The lines you need are those holding the word "ends"; pull them from the material.

Supplied entries:
==============================
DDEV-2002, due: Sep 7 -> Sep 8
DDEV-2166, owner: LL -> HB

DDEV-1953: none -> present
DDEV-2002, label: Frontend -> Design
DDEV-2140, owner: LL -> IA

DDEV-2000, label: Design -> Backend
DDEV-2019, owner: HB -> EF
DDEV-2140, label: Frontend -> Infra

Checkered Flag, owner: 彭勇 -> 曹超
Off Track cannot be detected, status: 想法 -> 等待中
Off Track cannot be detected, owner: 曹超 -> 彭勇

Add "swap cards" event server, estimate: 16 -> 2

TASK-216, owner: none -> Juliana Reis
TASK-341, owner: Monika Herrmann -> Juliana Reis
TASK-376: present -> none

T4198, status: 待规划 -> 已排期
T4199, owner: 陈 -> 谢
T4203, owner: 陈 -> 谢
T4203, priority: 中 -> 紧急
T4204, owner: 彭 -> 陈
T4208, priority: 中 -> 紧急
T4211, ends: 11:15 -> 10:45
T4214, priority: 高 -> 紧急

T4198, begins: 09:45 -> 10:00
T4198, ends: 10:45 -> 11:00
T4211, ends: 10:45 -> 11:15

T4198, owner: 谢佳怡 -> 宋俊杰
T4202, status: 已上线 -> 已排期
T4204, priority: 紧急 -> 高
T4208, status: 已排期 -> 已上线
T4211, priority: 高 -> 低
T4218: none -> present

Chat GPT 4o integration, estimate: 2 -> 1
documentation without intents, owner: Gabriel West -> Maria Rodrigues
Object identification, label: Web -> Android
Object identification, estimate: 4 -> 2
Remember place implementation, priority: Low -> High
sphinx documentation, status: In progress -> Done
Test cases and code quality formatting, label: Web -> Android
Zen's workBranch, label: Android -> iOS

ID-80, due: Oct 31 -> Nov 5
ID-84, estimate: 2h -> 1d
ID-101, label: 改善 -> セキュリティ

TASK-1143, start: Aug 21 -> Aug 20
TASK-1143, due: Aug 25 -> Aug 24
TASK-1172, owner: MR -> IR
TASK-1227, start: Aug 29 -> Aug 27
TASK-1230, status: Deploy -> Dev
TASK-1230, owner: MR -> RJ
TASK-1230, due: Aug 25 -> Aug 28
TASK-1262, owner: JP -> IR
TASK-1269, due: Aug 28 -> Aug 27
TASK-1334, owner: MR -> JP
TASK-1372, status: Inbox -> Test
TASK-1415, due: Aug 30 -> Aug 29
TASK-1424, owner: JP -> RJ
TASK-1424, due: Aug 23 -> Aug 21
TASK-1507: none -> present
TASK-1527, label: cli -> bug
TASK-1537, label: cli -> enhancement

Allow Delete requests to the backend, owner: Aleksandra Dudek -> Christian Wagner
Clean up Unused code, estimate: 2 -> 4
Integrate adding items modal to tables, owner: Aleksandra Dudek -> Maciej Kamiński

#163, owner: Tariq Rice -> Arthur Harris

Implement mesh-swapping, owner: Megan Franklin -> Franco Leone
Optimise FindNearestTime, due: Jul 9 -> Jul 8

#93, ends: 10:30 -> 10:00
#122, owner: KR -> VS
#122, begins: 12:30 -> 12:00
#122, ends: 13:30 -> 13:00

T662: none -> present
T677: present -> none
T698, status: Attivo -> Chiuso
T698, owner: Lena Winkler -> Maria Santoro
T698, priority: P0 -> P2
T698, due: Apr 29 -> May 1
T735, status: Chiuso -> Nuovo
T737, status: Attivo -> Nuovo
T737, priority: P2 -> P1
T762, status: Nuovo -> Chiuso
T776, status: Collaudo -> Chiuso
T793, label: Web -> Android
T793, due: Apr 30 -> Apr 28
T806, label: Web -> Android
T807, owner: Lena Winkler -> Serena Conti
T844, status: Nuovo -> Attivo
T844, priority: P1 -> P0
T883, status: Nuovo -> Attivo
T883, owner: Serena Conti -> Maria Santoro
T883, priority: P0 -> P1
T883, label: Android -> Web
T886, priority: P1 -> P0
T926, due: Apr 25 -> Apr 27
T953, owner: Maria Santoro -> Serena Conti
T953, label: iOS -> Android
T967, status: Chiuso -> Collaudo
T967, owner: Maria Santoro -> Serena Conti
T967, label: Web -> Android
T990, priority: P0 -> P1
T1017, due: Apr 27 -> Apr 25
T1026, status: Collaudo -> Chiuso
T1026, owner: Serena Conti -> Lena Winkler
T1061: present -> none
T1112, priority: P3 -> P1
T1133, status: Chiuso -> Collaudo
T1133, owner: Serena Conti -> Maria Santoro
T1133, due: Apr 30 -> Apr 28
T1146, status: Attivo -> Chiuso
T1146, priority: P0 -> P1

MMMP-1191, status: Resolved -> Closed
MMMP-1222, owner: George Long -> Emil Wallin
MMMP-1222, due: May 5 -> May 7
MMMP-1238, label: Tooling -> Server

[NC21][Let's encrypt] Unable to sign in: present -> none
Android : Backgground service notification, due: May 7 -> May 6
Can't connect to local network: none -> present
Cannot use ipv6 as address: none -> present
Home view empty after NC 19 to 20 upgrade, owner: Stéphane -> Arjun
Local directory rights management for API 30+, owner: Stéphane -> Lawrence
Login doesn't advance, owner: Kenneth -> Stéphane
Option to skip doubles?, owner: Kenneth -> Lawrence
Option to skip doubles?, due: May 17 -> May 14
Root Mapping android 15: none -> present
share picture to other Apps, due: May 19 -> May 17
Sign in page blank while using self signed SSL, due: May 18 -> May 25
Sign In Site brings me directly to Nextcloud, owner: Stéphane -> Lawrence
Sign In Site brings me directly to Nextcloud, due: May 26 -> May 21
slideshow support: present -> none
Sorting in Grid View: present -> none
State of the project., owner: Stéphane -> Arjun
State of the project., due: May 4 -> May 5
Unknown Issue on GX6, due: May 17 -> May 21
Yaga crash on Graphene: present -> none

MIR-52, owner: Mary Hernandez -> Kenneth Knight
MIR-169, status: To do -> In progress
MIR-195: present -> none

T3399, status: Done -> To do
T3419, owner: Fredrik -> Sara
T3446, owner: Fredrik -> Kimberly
==============================
Exercise response:
T4211, ends: 11:15 -> 10:45
T4198, ends: 10:45 -> 11:00
T4211, ends: 10:45 -> 11:15
#93, ends: 10:30 -> 10:00
#122, ends: 13:30 -> 13:00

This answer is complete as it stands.